## Work order
Every line of the entries below that includes "ZİYARET" belongs in the answer, copied as written.

[Saved data entries]
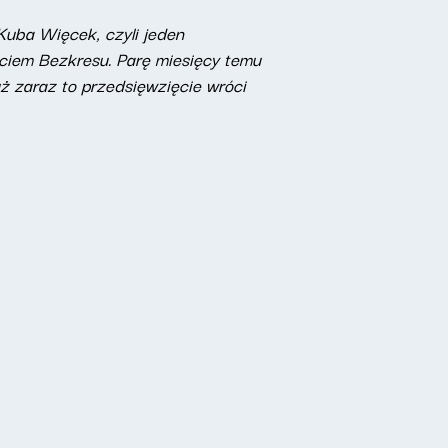
 Kuba Więcek, czyli jeden
ściem Bezkresu. Parę miesięcy temu
uż zaraz to przedsięwzięcie wróci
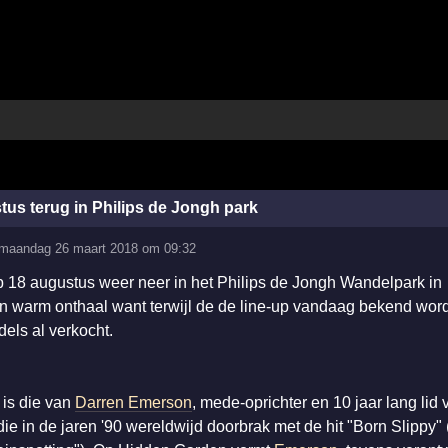
tus terug in Philips de Jongh park
maandag 26 maart 2018 om 09:32
 op 18 augustus weer neer in het Philips de Jongh Wandelpark in
en warm onthaal want terwijl de de line-up vandaag bekend wor
dels al verkocht.
 is die van
Darren Emerson
, mede-oprichter en 10 jaar lang lid
die in de jaren '90 wereldwijd doorbrak met de hit "Born Slippy" 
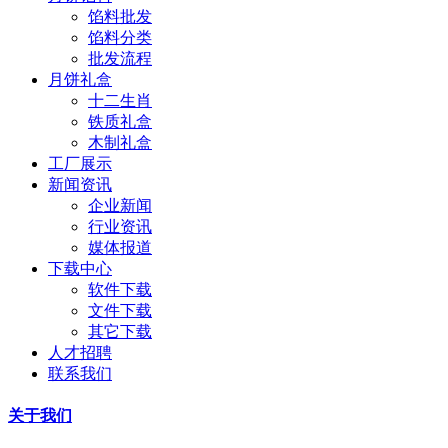
馅料批发
馅料分类
批发流程
月饼礼盒
十二生肖
铁质礼盒
木制礼盒
工厂展示
新闻资讯
企业新闻
行业资讯
媒体报道
下载中心
软件下载
文件下载
其它下载
人才招聘
联系我们
关于我们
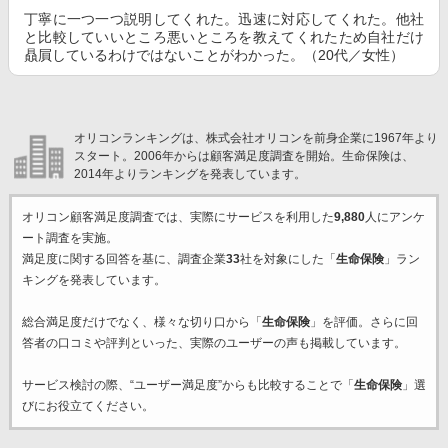
丁寧に一つ一つ説明してくれた。迅速に対応してくれた。他社
と比較していいところ悪いところを教えてくれたため自社だけ
贔屓しているわけではないことがわかった。（20代／女性）
オリコンランキングは、株式会社オリコンを前身企業に1967年より
スタート。2006年からは顧客満足度調査を開始。生命保険は、
2014年よりランキングを発表しています。
オリコン顧客満足度調査では、実際にサービスを利用した
9,880
人にアンケ
ート調査を実施。
満足度に関する回答を基に、調査企業
33
社を対象にした「
生命保険
」ラン
キングを発表しています。
総合満足度だけでなく、様々な切り口から「
生命保険
」を評価。さらに回
答者の口コミや評判といった、実際のユーザーの声も掲載しています。
サービス検討の際、“ユーザー満足度”からも比較することで「
生命保険
」選
びにお役立てください。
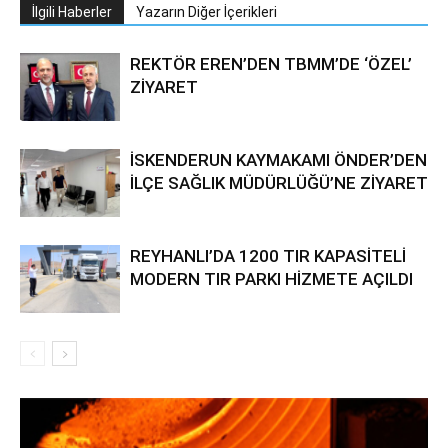
İlgili Haberler
Yazarın Diğer İçerikleri
REKTÖR EREN’DEN TBMM’DE ‘ÖZEL’
ZİYARET
İSKENDERUN KAYMAKAMI ÖNDER’DEN
İLÇE SAĞLIK MÜDÜRLÜĞÜ’NE ZİYARET
REYHANLI’DA 1200 TIR KAPASİTELİ
MODERN TIR PARKI HİZMETE AÇILDI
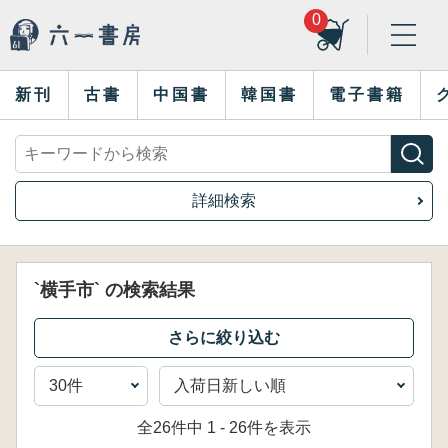
0
新刊
古書
中国書
韓国書
電子書籍
詳細検索
`横手市` の検索結果
全26件中 1 - 26件を表示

## Solution to the problem
ZİYARET
İLÇE SAĞLIK MÜDÜRLÜĞÜ’NE ZİYARET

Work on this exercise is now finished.